Yes, you might say the closer I get to the end of this program, the more nervous I become. On one hand, it is exciting to think that I've made it this far. On the other, the reality is I am now (supposedly) to the point where all that I have absorbed in all those classes is supposed to be distilled enough that I can say with confidence, "I am going to be a [fill in the blank] counselor," where [the blank] includes my counseling theory of choice. True, I am getting closer to being able to pinpoint what kind of therapist I will be, but nothing is set in stone yet.
My previous blog entry was about William Glasser's reality theory. Today, I will share notes I took last night about narrative therapy.
Narrative therapy involves hearing interpretive stories the therapist views as truth. Dominant culture narratives are powerful, and individuals "internalize the messages from dominant discourses and form their identity around the positions to live from that these messages offer -- even if those positions are not useful to the individual." [That sentence is not worded very well but is lifted directly from my textbook!]
To me, this means we do things out of habit and because we've been conditioned to do them. Here is what Michael White, one of the originators of narrative therapy, believes: "a dominant discourse functions to perpetuate viewpoints, processes, and stories that serve those who benefit from that culture but that may work against the agency and life opportunity of the individual."
Gerald Corey (in the Theory and Practice textbook) goes on to say "power, knowledge, and 'truth' are negotiated in families and other social and cultural contexts." He seems to really respect the individual in therapy, which serves as "a reestablishment of personal agency from the oppression of external problems and the dominant stories of larger systems."
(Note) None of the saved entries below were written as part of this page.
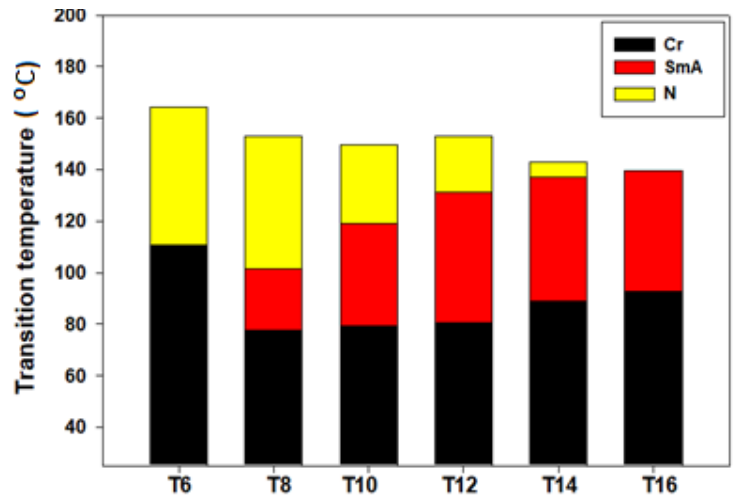
Figure 3. Effect of terminal length on the mesomorphic behavior of Tn series. Table 1. Phase transition temperatures (°C) and (enthalpy of transitions in kJ/mol) of Tn . Compounds T Cr-SmA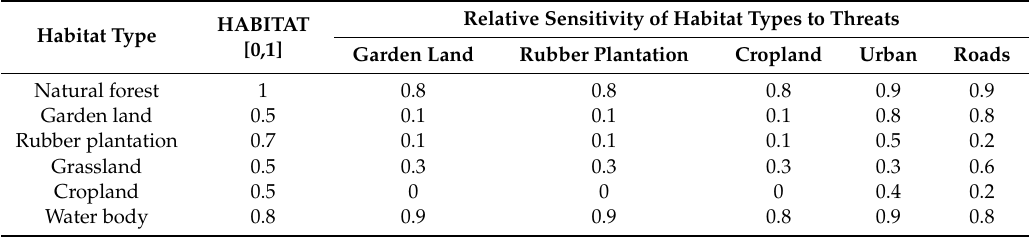
Table 2. Mean value for habitat suitability (HABITAT) and relative sensitivity of habitat types to threats.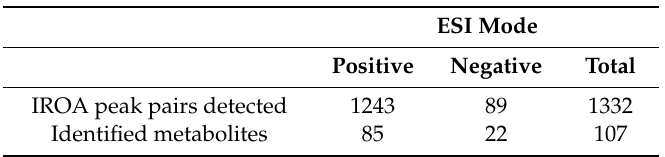
Figure 1. Overview of isotopic ratio outlier analysis (IROA) experimental approach for detecting metabolites whose production is upregulated, downregulated, or exclusive to treatments or controls. This approach was used to evaluate impacts of 2,2 (cid:48) -bipyridyl (bipy) on the N. dassonvillei metabolome. Bipyridyl treatment ( n = 4, T12C) and no-bipyridyl control ( n = 4, C12C) bacteria were fermented in uniformly 95:5 12 C: 13 C-labeled media alongside equivalent standard cultures in 5:95 12 C: 13 C-labeled media. Standard cultures were then pooled to provide an internal standard (IS) mixture containing 13 C-labeled isotopes of every metabolite from T12C or C12C. Each T12C and C12C culture was supplemented with this IS before chemical extraction and UHPLC / MS. The ratio of C12C (blue) or T12C (green) MS signal integrals to corresponding IS signals (magenta) was determined. Statistical comparison of these C12C:IS and T12C:IS ratios enabled determination of metabolites whose production was impacted by bipyridyl treatment. Evaluation of the m / z di ff erence between monoisotopic 12 C- and 13 C-labeled metabolites indicated the number of carbon atoms in each molecule, as illustrated by the IROA peak pair for leucine from N. dassonvillei . Table 1. Summary of N. dassonvillei metabolome revealed by IROA UHPLC / MS. IROA peak pair refers to a pair of molecular ion signals corresponding to a 12 C-labeled metabolite from T12C and / or C12C and its isotopic 13 C-labeled IS. Metabolite identities were proposed from agreement between molecular ion exact masses, IROA-determined number of carbon atoms, and retention times with compounds from a standard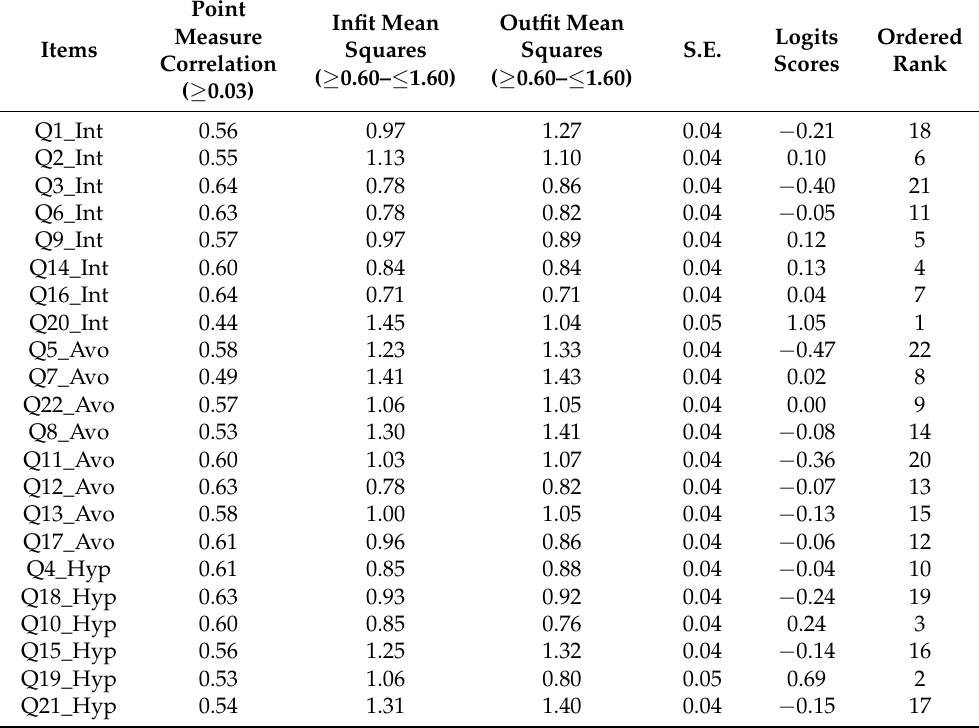
Table 4. Rasch parameters of the Impact of Event Scale-Revised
The stories each one of us tell about our lives are subjective; the realities in which we live involve people telling their own unique stories about the common lives they (we) live among each other, viewing the same world in different ways. The narrative therapist listens to clients' stories, trying to discern times in their lives when they were resourceful (living an alternative story, for example); he or she engages clients by using questions to facilitate their exploration. Of course, diagnosis and labeling is discouraged, as is "accepting a totalizing description based on a problem."
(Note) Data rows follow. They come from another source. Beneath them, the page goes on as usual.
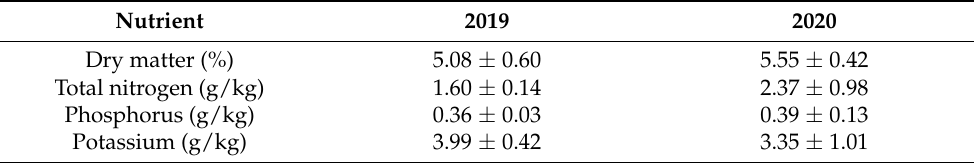
Table 2. Average chemical composition of digestate fresh matter depending on the production year. Nutrient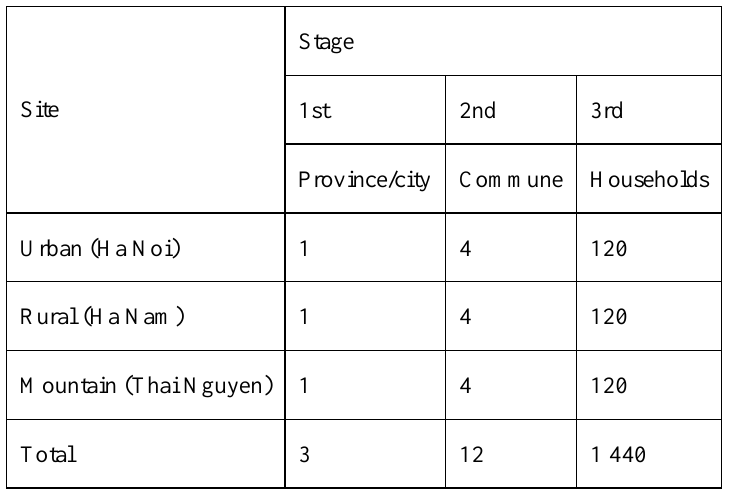
Table 1: Sample Design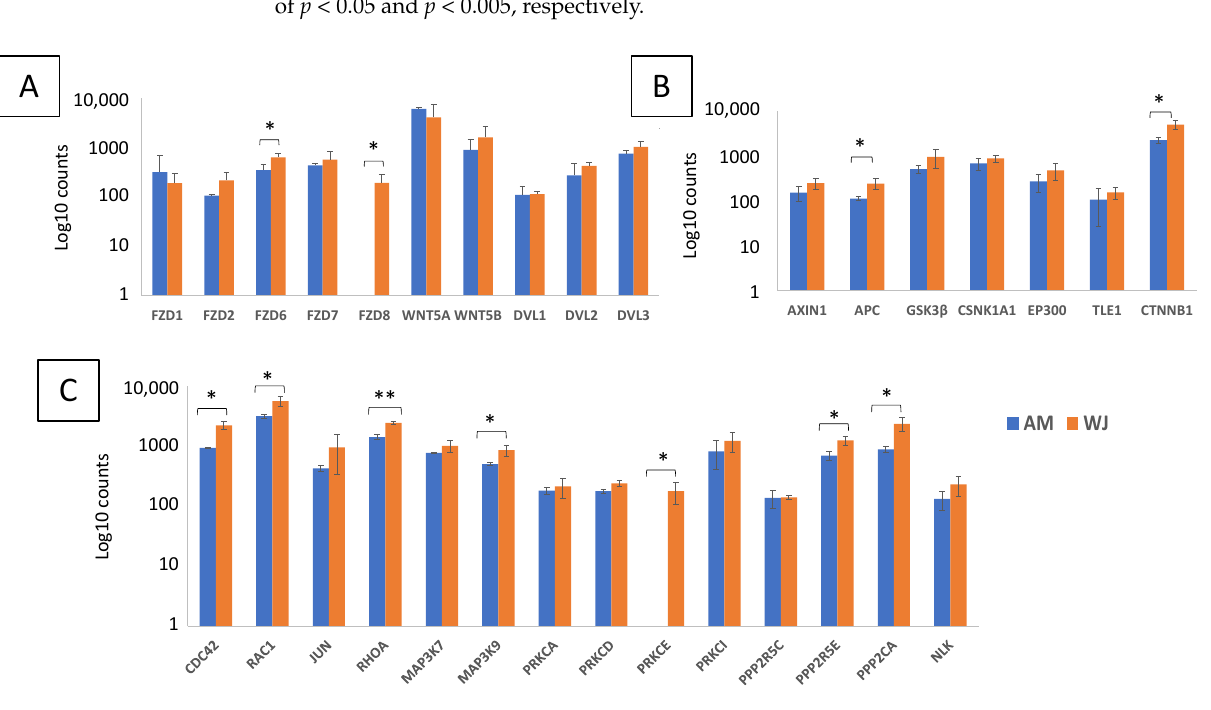
Figure 3. Wnt signalling pathway-related gene expression in AM- and WJ-MSCs under basal condition. ( A ) Genes encoding Wnt ligands and receptors, ( B ) genes encoding canonical Wnt pathway and ( C ) non-canonical Wnt pathway. Data represented mean counts ± SD. Asterisks (*) and (**) represent statistical significance of p < 0.05 and p < 0.005, respectively.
The idea of influence mapping is significant, and so is the ability "to assist clients in separating themselves from the dominant stories they have internalized so that space can be opened for the creation of alternative life stories." This is basically saying the therapist encourages the client to detach from the old painful stories in order to begin creating more fulfilling ones.
This fits right in with reality therapy, or "positive addiction" in the sense that there is more to life than just feeling less misery; to improve a person's life, he or she must do more than just "stop" feeling so miserable; "stories ... shape reality in that they construct and constitute what we see, feel, and do." Stories also "grow out of conversations in a social and cultural context."
We are all "courageous victors who have vivid stories to recount."